Given two categories $\mathcal{C}$ and $\mathcal{D}$ a covariant functor $T:\mathcal{C}\to\mathcal{D}$ consists of an assignment for each object $X$ of $\mathcal{C}$ an object $T(X)$ of $\mathcal{D}$ (i.e. a ``function'' $T:{\rm Ob}(\mathcal{C})\to{\rm Ob}(\mathcal{D})$ together with an assignment for every morphism $f\in{\rm Hom}_{\mathcal{C}}(A,B)$ to a morphism $T(f)\in{\rm Hom}_{\mathcal{D}}(T(A),T(B))$ such that:

• $T(1_A) = 1_{T(A)}$ where $1_X$ denotes the identity morphism on the object $X$ (in the respective category).
• $T(g \circ f) = T(g)\circ T(f)$ whenever the composition $g\circ f$ is defined.

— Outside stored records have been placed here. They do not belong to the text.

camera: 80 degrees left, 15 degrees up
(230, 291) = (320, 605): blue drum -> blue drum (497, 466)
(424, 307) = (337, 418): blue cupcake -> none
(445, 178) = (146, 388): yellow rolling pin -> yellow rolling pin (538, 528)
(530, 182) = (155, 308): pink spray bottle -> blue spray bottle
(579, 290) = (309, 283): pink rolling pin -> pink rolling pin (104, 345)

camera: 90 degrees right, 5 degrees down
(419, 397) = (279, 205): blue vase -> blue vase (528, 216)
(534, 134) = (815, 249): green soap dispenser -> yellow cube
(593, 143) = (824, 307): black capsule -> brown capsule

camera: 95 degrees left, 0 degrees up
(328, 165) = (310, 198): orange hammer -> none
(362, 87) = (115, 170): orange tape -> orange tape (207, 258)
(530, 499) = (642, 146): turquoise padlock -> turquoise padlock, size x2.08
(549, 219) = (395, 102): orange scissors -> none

A contravariant functor $T :\mathcal{C}\to\mathcal{D}$ is just a covariant functor $T:\mathcal{C}^{\rm op}\to\mathcal{D}$ from the opposite category. In other words, the assignment reverses the direction of maps. If $f\in{\rm Hom}_{\mathcal{C}}(A,B)$ then $T(f)\in{\rm Hom}_{\mathcal{D}}(T(B),T(A))$ and $T(g\circ f) = T(f)\circ T(g)$ whenever the composition is defined (the domain of $g$ is the same as the codomain of $f$ .

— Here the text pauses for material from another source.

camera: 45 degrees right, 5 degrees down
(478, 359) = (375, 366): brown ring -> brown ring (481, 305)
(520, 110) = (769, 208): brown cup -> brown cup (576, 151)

Given a category $\mathcal{C}$ and an object $X$ we always have the functor $T : \mathcal{C}\to{\bf Sets}$ to the category of sets defined on objects by $T(A) = {\rm Hom}(X, A)$ If $f : A \to B$ is a morphism of $\mathcal{C}$ then we define $T(f) : {\rm Hom}(X,A)\to {\rm Hom}(X,B)$ by $g\mapsto f\circ g$ This is a covariant functor, denoted by ${\rm Hom}(X,-)$

Similarly, one can define a contravariant functor ${\rm Hom}(-,X) :\mathcal{C}\to{\bf Sets}$